Stored records
· · · · · · ·

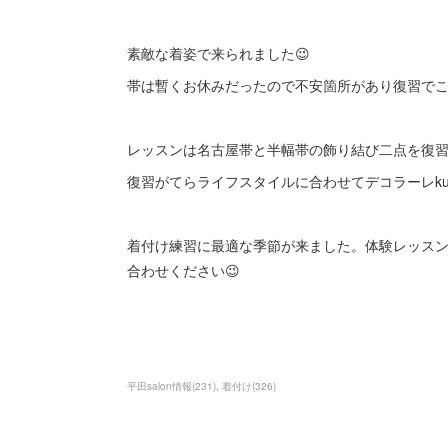
素敵な着姿で来られました😉
帯は暫くお休みだったので不安箇所があり復習でこ
レッスンは名古屋帯と半幅帯の飾り結び二点を復習
復習がてらライフスタイルに合わせてデコラーレku
着付け練習に最適な季節が来ました。体験レッス
合わせください😉
平田salon情報
(
231
)
着付け
(
326
)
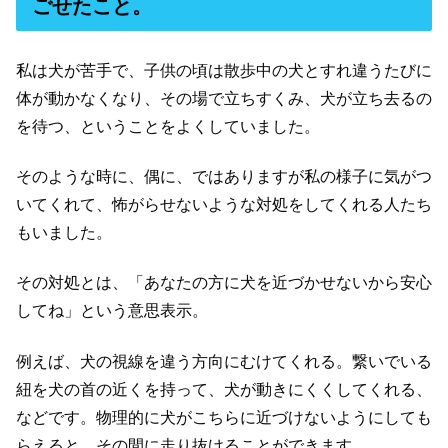
ごせたこと。
私は犬が苦手で、子供の頃は散歩中の犬とすれ違うたびに
体が動かなくなり、その場で立ちすくみ、犬が立ち去るの
を待つ、ということをよくしていました。
そのような時に、偶に、ではありますが私の様子に気がつ
いてくれて、怖がらせないような対処をしてくれる人たち
もいました。
その対処とは、「あなたの方に犬を近づかせないから安心
してね」という意思表示。
例えば、犬の視線を違う方向にむけてくれる。繋いでいる
紐を犬の首の近くを持って、犬が動きにくくしてくれる、
などです。物理的に犬がこちらに近づけないようにしても
らえると、その間に走り抜けることができます。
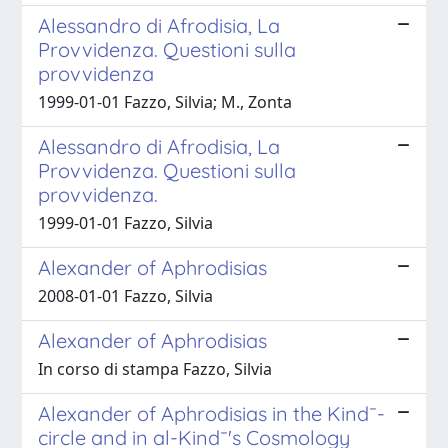
Alessandro di Afrodisia, La
Provvidenza. Questioni sulla
provvidenza
1999-01-01 Fazzo, Silvia; M., Zonta
Alessandro di Afrodisia, La
Provvidenza. Questioni sulla
provvidenza.
1999-01-01 Fazzo, Silvia
Alexander of Aphrodisias
2008-01-01 Fazzo, Silvia
Alexander of Aphrodisias
In corso di stampa Fazzo, Silvia
Alexander of Aphrodisias in the Kind¯-
circle and in al-Kind¯'s Cosmology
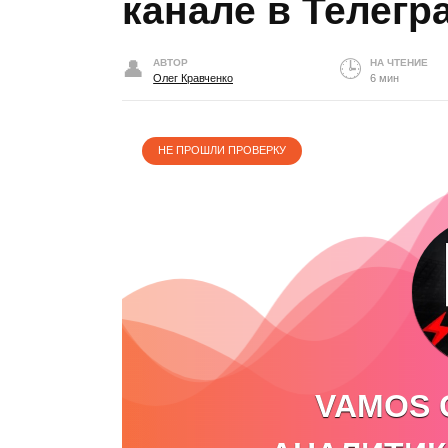
канале в Телегр
АВТОР
НА ЧТЕНИЕ
Олег Кравченко
6 мин
НЕ ПРОШЛИ ПРОВЕРКУ
VAMOS 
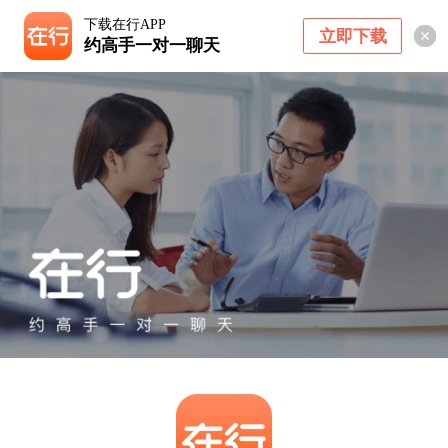
下载在行APP
立即下载
约高手一对一聊天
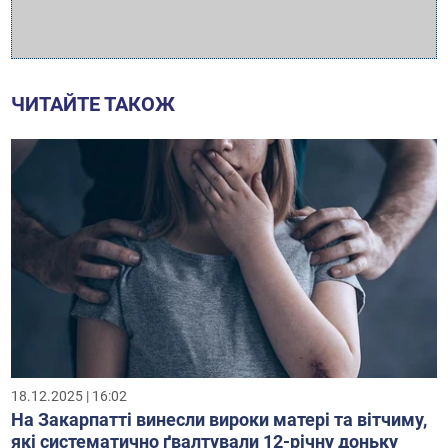
ЧИТАЙТЕ ТАКОЖ
18.12.2025 | 16:02
На Закарпатті винесли вироки матері та вітчиму,
які систематично ґвалтували 12-річну доньку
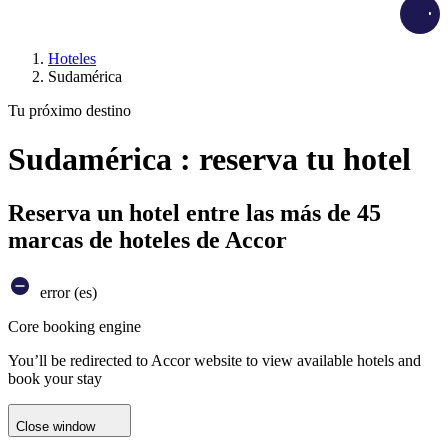
Load
Hoteles
Sudamérica
Tu próximo destino
Sudamérica : reserva tu hotel
Reserva un hotel entre las más de 45
marcas de hoteles de Accor
error (es)
Core booking engine
You’ll be redirected to Accor website to view available hotels and
book your stay
Close window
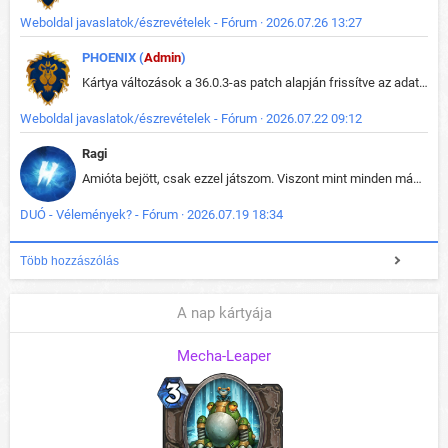
Weboldal javaslatok/észrevételek - Fórum · 2026.07.26 13:27
PHOENIX (
Admin
)
Kártya változások a 36.0.3-as patch alapján frissítve az adatbázisban (képek is cserélve).
Weboldal javaslatok/észrevételek - Fórum · 2026.07.22 09:12
Ragi
Amióta bejött, csak ezzel játszom. Viszont mint minden más - akár az alapjáték is, ez is baromira összetett lett. Néha már pár kör után is esélytelen az egész. Vagy irreállisan túltápol valaki, vagy lelép a partner, vagy csak hülye mint a segg. És amikor eljönne az én időm, na akkor jön el mindenki másé is. Engem jobban érdekelne, hogy ki milyen ratingen szokott játszani. Na ez lenne egy érdekes adat.
DUÓ - Vélemények? - Fórum · 2026.07.19 18:34
Több hozzászólás
A nap kártyája
Mecha-Leaper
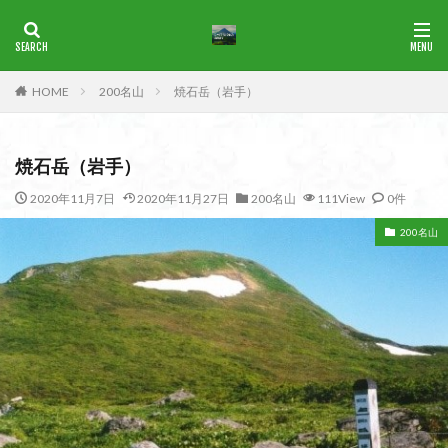
ブナ
一等三角点
花の百名山
HOME
200名山
焼石岳（岩手）
カテゴリー
焼石岳（岩手）
タグ
2020年11月7日
2020年11月27日
200名山
111View
0件
1965年
横尾山
津軽富士
津軽半島
津軽
200名山
津和野
洛北
沢登り
沖縄県
水沢山
歴史
武蔵御嶽神社
武蔵丘陵
武山
樹氷
榊山
流紋岩
楢抜山
森田山
棚山
桧枝岐
桐生市
桐の花
桃畑
桃源郷
根室海峡
栃木県
林道
松崎町
東近江市
東秩父
活火山
浅草
東京都
物見山
白山書房
登山
男山
甲賀
由比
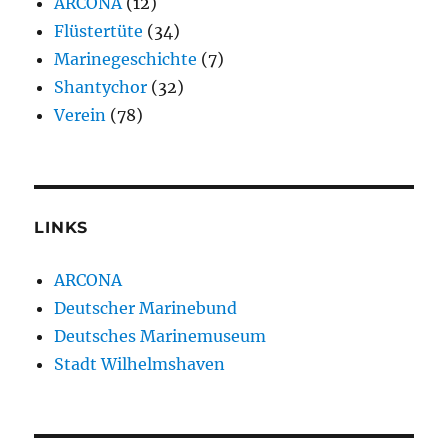
ARCONA
(12)
Flüstertüte
(34)
Marinegeschichte
(7)
Shantychor
(32)
Verein
(78)
LINKS
ARCONA
Deutscher Marinebund
Deutsches Marinemuseum
Stadt Wilhelmshaven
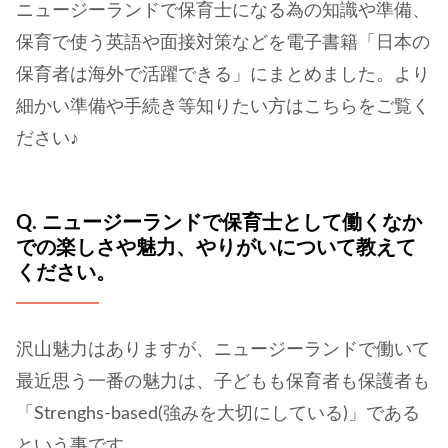
ニュージーランドで保育士になる為の知識や準備、
保育で使う英語や面接対策などを電子書籍「日本の
保育者は海外で活躍できる」にまとめました。より
細かい準備や手続き等知りたい方はこちらをご覧く
ださい♪
Q. ニュージーランドで保育士として働くなか
での楽しさや魅力、やりがいについて教えて
ください。
沢山魅力はありますが、ニュージーランドで働いて
最近思う一番の魅力は、子どもも保育者も保護者も
「Strenghs-based(強みを大切にしている)」である
という事です。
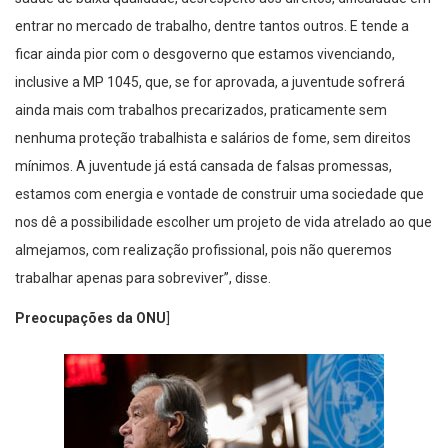
entrar no mercado de trabalho, dentre tantos outros. E tende a
ficar ainda pior com o desgoverno que estamos vivenciando,
inclusive a MP 1045, que, se for aprovada, a juventude sofrerá
ainda mais com trabalhos precarizados, praticamente sem
nenhuma proteção trabalhista e salários de fome, sem direitos
mínimos. A juventude já está cansada de falsas promessas,
estamos com energia e vontade de construir uma sociedade que
nos dê a possibilidade escolher um projeto de vida atrelado ao que
almejamos, com realização profissional, pois não queremos
trabalhar apenas para sobreviver”, disse.
Preocupações da ONU
]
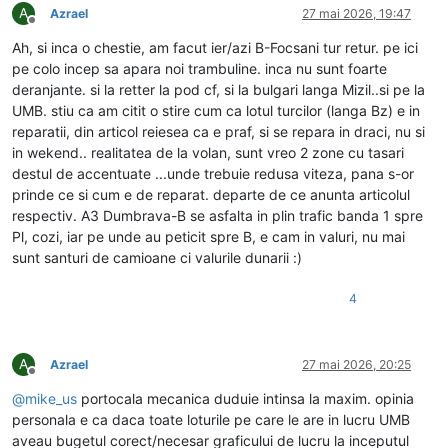
A
Azrael
27 mai 2026, 19:47
Deconectat
Ah, si inca o chestie, am facut ier/azi B-Focsani tur retur. pe ici
pe colo incep sa apara noi trambuline. inca nu sunt foarte
deranjante. si la retter la pod cf, si la bulgari langa Mizil..si pe la
UMB. stiu ca am citit o stire cum ca lotul turcilor (langa Bz) e in
reparatii, din articol reiesea ca e praf, si se repara in draci, nu si
in wekend.. realitatea de la volan, sunt vreo 2 zone cu tasari
destul de accentuate ...unde trebuie redusa viteza, pana s-or
prinde ce si cum e de reparat. departe de ce anunta articolul
respectiv. A3 Dumbrava-B se asfalta in plin trafic banda 1 spre
Pl, cozi, iar pe unde au peticit spre B, e cam in valuri, nu mai
sunt santuri de camioane ci valurile dunarii :)
4
A
Azrael
27 mai 2026, 20:25
Deconectat
@
mike_us
portocala mecanica duduie intinsa la maxim. opinia
personala e ca daca toate loturile pe care le are in lucru UMB
aveau bugetul corect/necesar graficului de lucru la inceputul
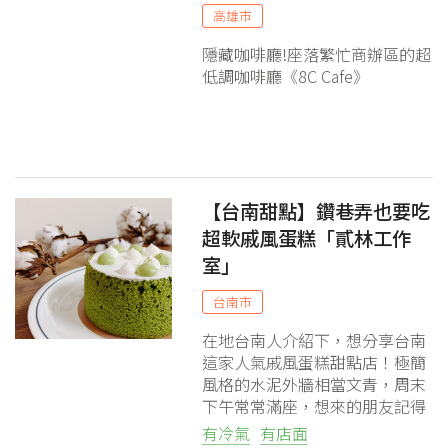
高雄市
隱藏咖啡廳!座落繁忙商辦區的超
低調咖啡廳《8C Cafe》
【台南甜點】鑽巷弄也要吃
粉絲團
Line@
IG
超軟戚風蛋糕「貳林工作
室」
台南市
在地台南人介紹下，想分享台南
這家人氣戚風蛋糕甜點店！極簡
風格的水泥外牆相當文青，周末
下午常常滿座，想來的朋友記得
追一下開店時間~ 超燒火的三明
有冷氣
有店面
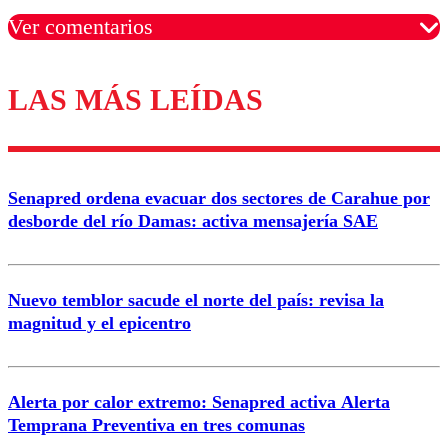
Ver comentarios
LAS MÁS LEÍDAS
Los comentarios son moderados para garantizar un
diálogo respetuoso.
Nombre
Senapred ordena evacuar dos sectores de Carahue por
Correo
desborde del río Damas: activa mensajería SAE
Nuevo temblor sacude el norte del país: revisa la
magnitud y el epicentro
Enviar comentario
Alerta por calor extremo: Senapred activa Alerta
Temprana Preventiva en tres comunas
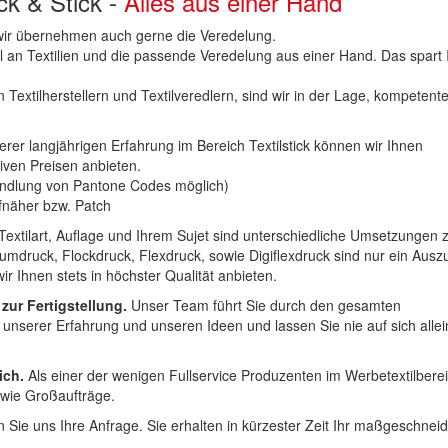
uck & Stick -
Alles aus einer Hand
n wir übernehmen auch gerne die Veredelung.
hl an Textilien und die passende Veredelung aus einer Hand. Das spart
 Textilherstellern und Textilveredlern, sind wir in der Lage, kompetent
erer langjährigen Erfahrung im Bereich Textilstick können wir Ihnen
iven Preisen anbieten.
ndlung von Pantone Codes möglich)
Aufnäher bzw. Patch
Textilart, Auflage und Ihrem Sujet sind unterschiedliche Umsetzungen 
umdruck, Flockdruck, Flexdruck, sowie Digiflexdruck sind nur ein Ausz
r Ihnen stets in höchster Qualität anbieten.
 zur Fertigstellung.
Unser Team führt Sie durch den gesamten
t unserer Erfahrung und unseren Ideen und lassen Sie nie auf sich alle
ich.
Als einer der wenigen Fullservice Produzenten im Werbetextilbere
 wie Großaufträge.
 Sie uns Ihre Anfrage. Sie erhalten in kürzester Zeit Ihr maßgeschnei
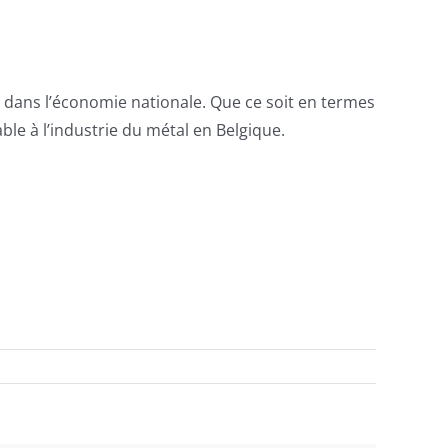
nt dans l’économie nationale. Que ce soit en termes
able à l’industrie du métal en Belgique.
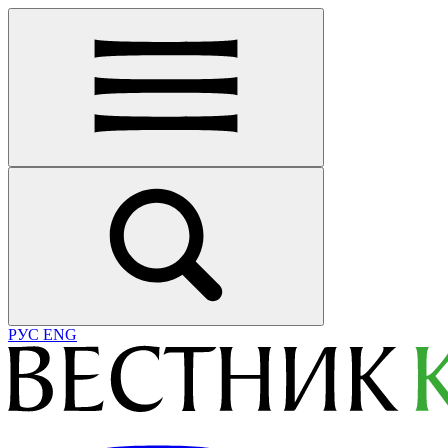
РУС
ENG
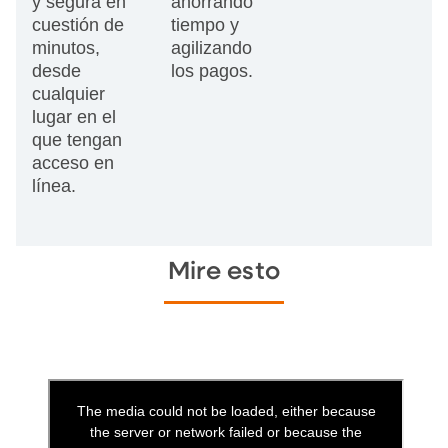
y segura en
ahorrando
cuestión de
tiempo y
minutos,
agilizando
desde
los pagos.
cualquier
lugar en el
que tengan
acceso en
línea.
Mire esto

· · · · · · ·

Lines, not occurrences, are what count: report how many lines of the records above include the word "anbieten", and nothing else.

Expected answer: 2